Stored data START
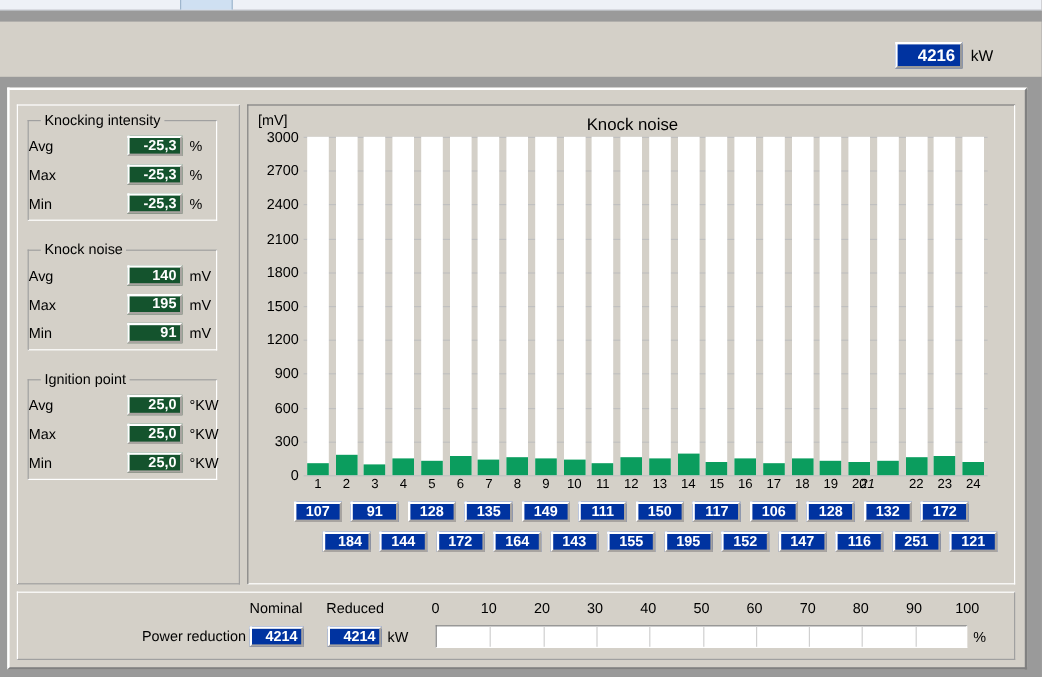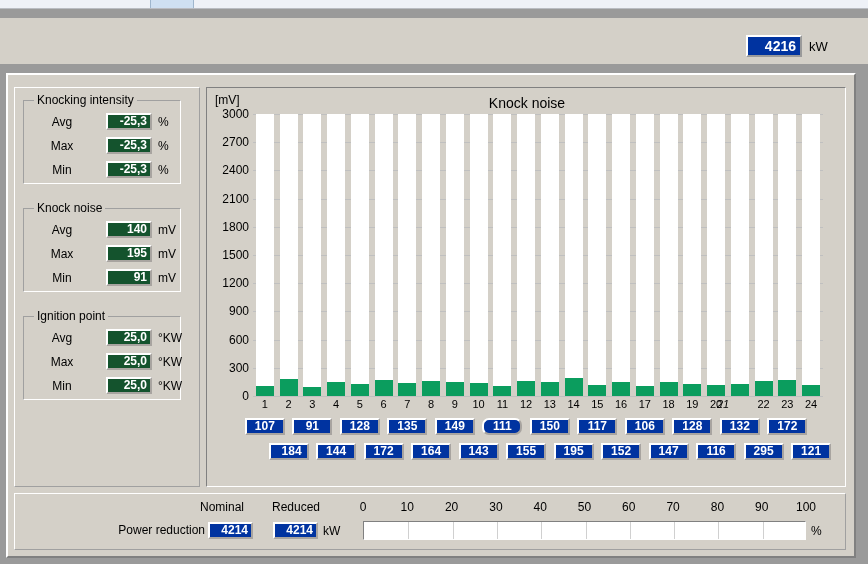--- a/index.html
+++ b/index.html
@@ -131,21 +131,21 @@
   .row {
     position: absolute;
     height: 18px;
     left: 0;
     width: 100%;
   }
   .row .lbl {
     position: absolute;
     left: 0;
     width: 76px;
-    text-align: center;
+    text-align: left;
     line-height: 18px;
     font-size: 12px;
   }
   .row .val {
     position: absolute;
     left: 82px;
     width: 46px;
     height: 17px;
     background: #14532d;
     border-top: 2px solid #ffffff;
@@ -292,20 +292,21 @@
     width: 832px; height: 57px;
     border: 1px solid #ffffff;
     border-right-color: #a0a0a0;
     border-bottom-color: #a0a0a0;
     box-sizing: border-box;
   }
   #lbl-nominal {
     position: absolute;
     left: 185px; top: 6px;
     width: 60px;
+    text-align: center;
     font-size: 12px;
   }
   #lbl-reduced {
     position: absolute;
     left: 250px; top: 6px;
     width: 62px;
     text-align: center;
     font-size: 12px;
   }
   #lbl-powred {
@@ -604,38 +605,38 @@
             <div class="bar" style="height: 11.374px; width: 18px; background: rgb(11, 157, 94);"></div>
           </div>
           <div class="xtick" style="left: 549.125px; width: 18px;">24</div>
         </div>
       <div id="cylboxes">
           <div class="cylbox" style="left: 37.875px; top: 330px;">107</div>
           <div class="cylbox" style="left: 85.375px; top: 330px;">91</div>
           <div class="cylbox" style="left: 132.875px; top: 330px;">128</div>
           <div class="cylbox" style="left: 180.375px; top: 330px;">135</div>
           <div class="cylbox" style="left: 227.875px; top: 330px;">149</div>
-          <div class="cylbox" style="left: 275.375px; top: 330px; border-radius: 7px;">111</div>
+          <div class="cylbox" style="left: 275.375px; top: 330px;">111</div>
           <div class="cylbox" style="left: 322.875px; top: 330px;">150</div>
           <div class="cylbox" style="left: 370.375px; top: 330px;">117</div>
           <div class="cylbox" style="left: 417.875px; top: 330px;">106</div>
           <div class="cylbox" style="left: 465.375px; top: 330px;">128</div>
           <div class="cylbox" style="left: 512.875px; top: 330px;">132</div>
           <div class="cylbox" style="left: 560.375px; top: 330px;">172</div>
           <div class="cylbox" style="left: 61.625px; top: 355px; padding-left: 6px;">184</div>
           <div class="cylbox" style="left: 109.125px; top: 355px;">144</div>
           <div class="cylbox" style="left: 156.625px; top: 355px;">172</div>
           <div class="cylbox" style="left: 204.125px; top: 355px;">164</div>
           <div class="cylbox" style="left: 251.625px; top: 355px;">143</div>
           <div class="cylbox" style="left: 299.125px; top: 355px;">155</div>
           <div class="cylbox" style="left: 346.625px; top: 355px;">195</div>
           <div class="cylbox" style="left: 394.125px; top: 355px;">152</div>
           <div class="cylbox" style="left: 441.625px; top: 355px;">147</div>
           <div class="cylbox" style="left: 489.125px; top: 355px;">116</div>
-          <div class="cylbox" style="left: 536.625px; top: 355px;">295</div>
+          <div class="cylbox" style="left: 536.625px; top: 355px;">251</div>
           <div class="cylbox" style="left: 584.125px; top: 355px;">121</div>
         </div>
     </div>
 
     <div id="bottom-frame">
       <div id="lbl-nominal">Nominal</div>
       <div id="lbl-reduced">Reduced</div>
       <div id="lbl-powred">Power reduction</div>
       <div id="val-nominal">4214</div>
       <div id="val-reduced">4214</div>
Stored data END
*The task*. Each entry should be output word for word, with no pictures carried over.

*Written response*.
--- a/index.html
+++ b/index.html
@@ -131,21 +131,21 @@
   .row {
     position: absolute;
     height: 18px;
     left: 0;
     width: 100%;
   }
   .row .lbl {
     position: absolute;
     left: 0;
     width: 76px;
-    text-align: center;
+    text-align: left;
     line-height: 18px;
     font-size: 12px;
   }
   .row .val {
     position: absolute;
     left: 82px;
     width: 46px;
     height: 17px;
     background: #14532d;
     border-top: 2px solid #ffffff;
@@ -292,20 +292,21 @@
     width: 832px; height: 57px;
     border: 1px solid #ffffff;
     border-right-color: #a0a0a0;
     border-bottom-color: #a0a0a0;
     box-sizing: border-box;
   }
   #lbl-nominal {
     position: absolute;
     left: 185px; top: 6px;
     width: 60px;
+    text-align: center;
     font-size: 12px;
   }
   #lbl-reduced {
     position: absolute;
     left: 250px; top: 6px;
     width: 62px;
     text-align: center;
     font-size: 12px;
   }
   #lbl-powred {
@@ -604,38 +605,38 @@
             <div class="bar" style="height: 11.374px; width: 18px; background: rgb(11, 157, 94);"></div>
           </div>
           <div class="xtick" style="left: 549.125px; width: 18px;">24</div>
         </div>
       <div id="cylboxes">
           <div class="cylbox" style="left: 37.875px; top: 330px;">107</div>
           <div class="cylbox" style="left: 85.375px; top: 330px;">91</div>
           <div class="cylbox" style="left: 132.875px; top: 330px;">128</div>
           <div class="cylbox" style="left: 180.375px; top: 330px;">135</div>
           <div class="cylbox" style="left: 227.875px; top: 330px;">149</div>
-          <div class="cylbox" style="left: 275.375px; top: 330px; border-radius: 7px;">111</div>
+          <div class="cylbox" style="left: 275.375px; top: 330px;">111</div>
           <div class="cylbox" style="left: 322.875px; top: 330px;">150</div>
           <div class="cylbox" style="left: 370.375px; top: 330px;">117</div>
           <div class="cylbox" style="left: 417.875px; top: 330px;">106</div>
           <div class="cylbox" style="left: 465.375px; top: 330px;">128</div>
           <div class="cylbox" style="left: 512.875px; top: 330px;">132</div>
           <div class="cylbox" style="left: 560.375px; top: 330px;">172</div>
           <div class="cylbox" style="left: 61.625px; top: 355px; padding-left: 6px;">184</div>
           <div class="cylbox" style="left: 109.125px; top: 355px;">144</div>
           <div class="cylbox" style="left: 156.625px; top: 355px;">172</div>
           <div class="cylbox" style="left: 204.125px; top: 355px;">164</div>
           <div class="cylbox" style="left: 251.625px; top: 355px;">143</div>
           <div class="cylbox" style="left: 299.125px; top: 355px;">155</div>
           <div class="cylbox" style="left: 346.625px; top: 355px;">195</div>
           <div class="cylbox" style="left: 394.125px; top: 355px;">152</div>
           <div class="cylbox" style="left: 441.625px; top: 355px;">147</div>
           <div class="cylbox" style="left: 489.125px; top: 355px;">116</div>
-          <div class="cylbox" style="left: 536.625px; top: 355px;">295</div>
+          <div class="cylbox" style="left: 536.625px; top: 355px;">251</div>
           <div class="cylbox" style="left: 584.125px; top: 355px;">121</div>
         </div>
     </div>
 
     <div id="bottom-frame">
       <div id="lbl-nominal">Nominal</div>
       <div id="lbl-reduced">Reduced</div>
       <div id="lbl-powred">Power reduction</div>
       <div id="val-nominal">4214</div>
       <div id="val-reduced">4214</div>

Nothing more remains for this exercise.